Stored items
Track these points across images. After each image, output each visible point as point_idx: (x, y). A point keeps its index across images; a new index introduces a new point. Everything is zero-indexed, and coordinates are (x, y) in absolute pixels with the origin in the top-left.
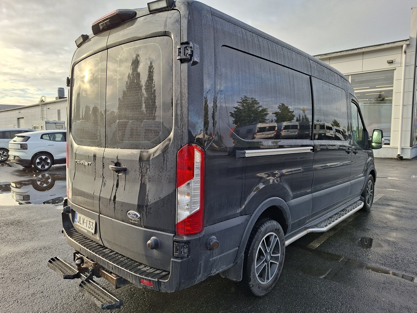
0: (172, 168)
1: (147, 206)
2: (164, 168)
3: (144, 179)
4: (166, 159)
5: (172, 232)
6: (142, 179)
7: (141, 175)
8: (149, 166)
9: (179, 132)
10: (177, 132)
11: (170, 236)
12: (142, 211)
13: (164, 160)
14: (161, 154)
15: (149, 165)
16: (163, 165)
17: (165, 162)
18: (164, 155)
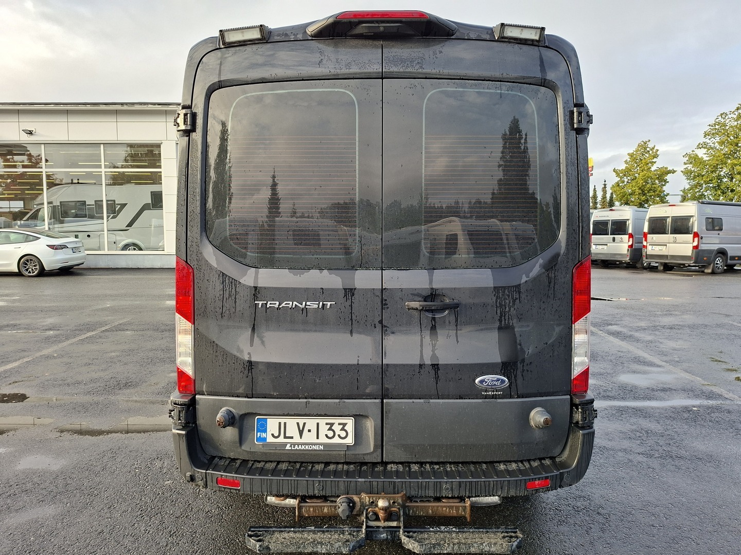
0: (564, 294)
1: (523, 361)
2: (550, 295)
3: (507, 318)
4: (553, 280)
5: (566, 394)
6: (503, 318)
7: (499, 312)
8: (519, 295)
9: (575, 238)
10: (573, 238)
11: (565, 400)
12: (514, 371)
13: (550, 283)
14: (544, 273)
15: (520, 293)
16: (549, 290)
17: (552, 285)
18: (550, 274)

Task goal:
In your copy of the records above, include no pictures and match every line exactly.

Exercise answer:
Track these points across images. After each image, output each visible point as point_idx: (x, y). A point keeps its index across images; a new index introduces a new point. Everything is zero-indexed, and coordinates are (x, y) in absolute pixels with the origin in the top-left.
0: (172, 168)
1: (147, 206)
2: (164, 168)
3: (144, 179)
4: (166, 159)
5: (172, 232)
6: (142, 179)
7: (141, 175)
8: (149, 166)
9: (179, 132)
10: (177, 132)
11: (170, 236)
12: (142, 211)
13: (164, 160)
14: (161, 154)
15: (149, 165)
16: (163, 165)
17: (165, 162)
18: (164, 155)
0: (564, 294)
1: (523, 361)
2: (550, 295)
3: (507, 318)
4: (553, 280)
5: (566, 394)
6: (503, 318)
7: (499, 312)
8: (519, 295)
9: (575, 238)
10: (573, 238)
11: (565, 400)
12: (514, 371)
13: (550, 283)
14: (544, 273)
15: (520, 293)
16: (549, 290)
17: (552, 285)
18: (550, 274)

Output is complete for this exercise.